Malgré les progrès réalisés dans la lutte contre la tuberculose, cette maladie reste la première cause de mortalité de nature infectieuse, avec environ 10,6 millions de nouveaux cas et 1,6 million de décès en 2021. Cette année-là, on estime que seulement un tiers des personnes atteintes de tuberculose multirésistante avaient pu accéder à un traitement, les autres n’ayant pas été diagnostiquées et n’ayant donc pas été traitées.

« Malgré nos efforts constants pour fournir un traitement contre la tuberculose multirésistante, il est décourageant de faire face à autant de décès, qui surviennent particulièrement pour les personnes les plus vulnérabilisées comme les personnes vivant avec le VIH, celles touchées par les conflits ou encore les enfants », a déclaré la Dre Cathy Hewison, coordonnatrice du groupe d’experts et d’expertes de la tuberculose de MSF. « Alors qu’il est urgent de fournir un accès généralisé aux meilleurs traitements et tests diagnostiques, les prix élevés pratiqués par leurs fabricants limitent non seulement leur accès aux personnes qui en ont besoin, mais réduisent également les fonds disponibles dans les budgets de santé pour couvrir d’autres besoins cruciaux liés à la tuberculose. Cepheid et Danaher doivent cesser de privilégier leurs profits au détriment des personnes, et Johnson & Johnson doit renoncer à sa stratégie agressive en matière de brevets, afin que davantage de vies puissent être sauvées grâce aux progrès révolutionnaires dans les outils médicaux de lutte contre la tuberculose. »
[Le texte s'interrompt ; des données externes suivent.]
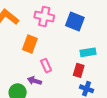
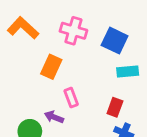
cyan rectangle: (88, 52) -> (128, 72), moved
* Cepheid facture environ 10 dollars pour les tests de dépistage de la tuberculose et 15 dollars pour les tests de dépistage de la tuberculose multirésistante; 15 dollars pour les tests de dépistage du VIH, de l’hépatite et du COVID; 16 à 19 dollars pour les tests de dépistage des maladies sexuellement transmissibles; et environ 20 dollars pour les tests de dépistage du virus Ebola.